Cambodia was renowned as a sex tourism destination in the 1990s and this legacy is still prevalent today with women and girls trafficked within the thriving sex industry in Cambodia's major cities. Despite significant attempts to curb CSE, NGOs report the industry has been pushed underground and sex offenders are still able to purchase sex with children through an intermediary rather than more overt selling of sex in brothels. Boys and young men are also vulnerable to sexual exploitation, with many entering the massage industry due to a lack of training and skills.
Bella was 12 years old when she was trafficked and forced to be a sex worker in Cambodia.
My name is Bella and I’m 21 years old. I was born in Phnom Penh. When I was young, one lady, she tricked me. She said that I go there to her house. I just go to clean her house or prepare her clothes, something like that. And then, after she fit me one or two months, she sell me.

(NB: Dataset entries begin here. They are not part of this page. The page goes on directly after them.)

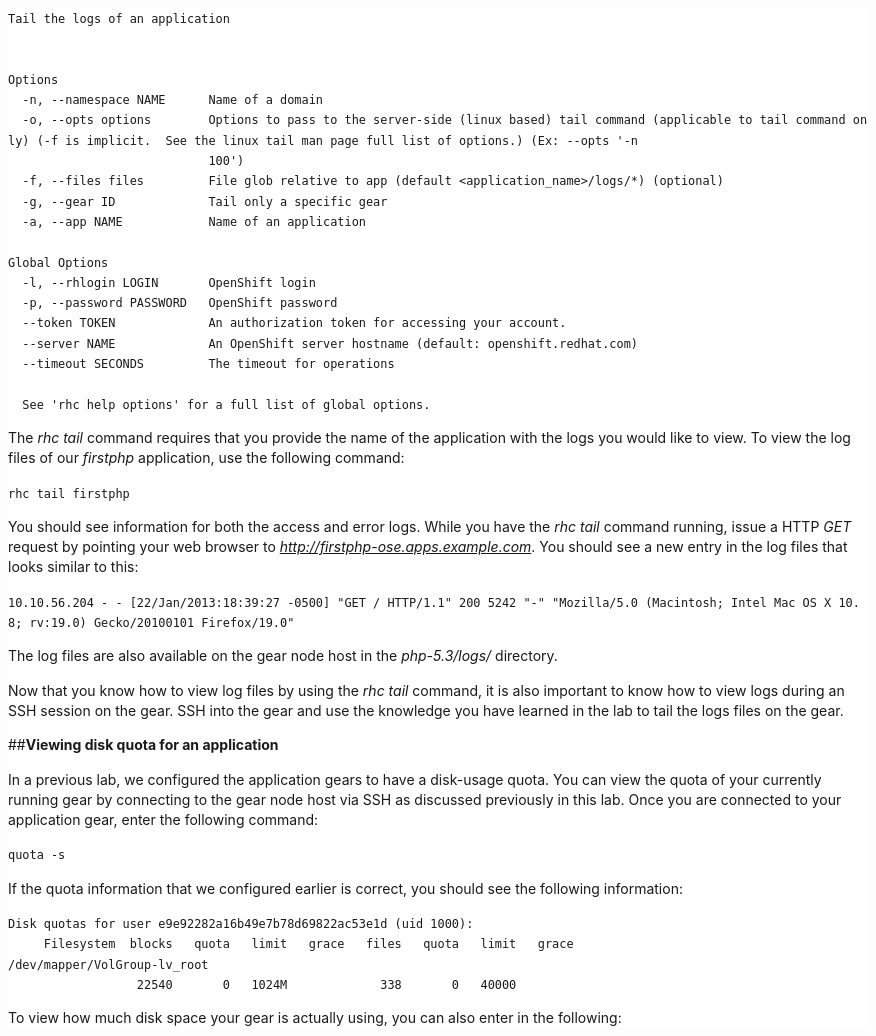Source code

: 	Tail the logs of an application


	Options
	  -n, --namespace NAME      Name of a domain
	  -o, --opts options        Options to pass to the server-side (linux based) tail command (applicable to tail command only) (-f is implicit.  See the linux tail man page full list of options.) (Ex: --opts '-n
	                            100')
	  -f, --files files         File glob relative to app (default <application_name>/logs/*) (optional)
	  -g, --gear ID             Tail only a specific gear
	  -a, --app NAME            Name of an application

	Global Options
	  -l, --rhlogin LOGIN       OpenShift login
	  -p, --password PASSWORD   OpenShift password
	  --token TOKEN             An authorization token for accessing your account.
	  --server NAME             An OpenShift server hostname (default: openshift.redhat.com)
	  --timeout SECONDS         The timeout for operations

	  See 'rhc help options' for a full list of global options.


The *rhc tail* command requires that you provide the name of the application with the logs you would like to view.  To view the log files of our *firstphp* application, use the following command:

	rhc tail firstphp

You should see information for both the access and error logs.  While you have the *rhc tail* command running, issue a HTTP *GET* request by pointing your web browser to *http://firstphp-ose.apps.example.com*.  You should see a new entry in the log files that looks similar to this:

	10.10.56.204 - - [22/Jan/2013:18:39:27 -0500] "GET / HTTP/1.1" 200 5242 "-" "Mozilla/5.0 (Macintosh; Intel Mac OS X 10.8; rv:19.0) Gecko/20100101 Firefox/19.0"

The log files are also available on the gear node host in the *php-5.3/logs/* directory.

Now that you know how to view log files by using the *rhc tail* command, it is also important to know how to view logs during an SSH session on the gear.  SSH into the gear and use the knowledge you have learned in the lab to tail the logs files on the gear.

##**Viewing disk quota for an application**

In a previous lab, we configured the application gears to have a disk-usage quota.  You can view the quota of your currently running gear by connecting to the gear node host via SSH as discussed previously in this lab.  Once you are connected to your application gear, enter the following command:

	quota -s

If the quota information that we configured earlier is correct, you should see the following information:

	Disk quotas for user e9e92282a16b49e7b78d69822ac53e1d (uid 1000): 
	     Filesystem  blocks   quota   limit   grace   files   quota   limit   grace
	/dev/mapper/VolGroup-lv_root
	                  22540       0   1024M             338       0   40000        

To view how much disk space your gear is actually using, you can also enter in the following:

When I was 12 years old. I have been work… I was trafficked, they forced me to go to, to have sex with guys, and I always don’t want to go and she always hit me and blame me. I work there about one month and I really hurt. I want to go away from that place but I cannot go. She send me there, to the house and then have the guy come in like, a day maybe five. They pay like, twenty dollars. And then he do something bad to me. I say no and I cry, and I said, “please let me go”.
She told me that if I escape from her place she will do something to my family. I felt like I was hopeless. I have nothing, no one care about me. No one think that I’m special. And my future. I will die one day. If I still work like that, I will get a disease and I will die. Nothing.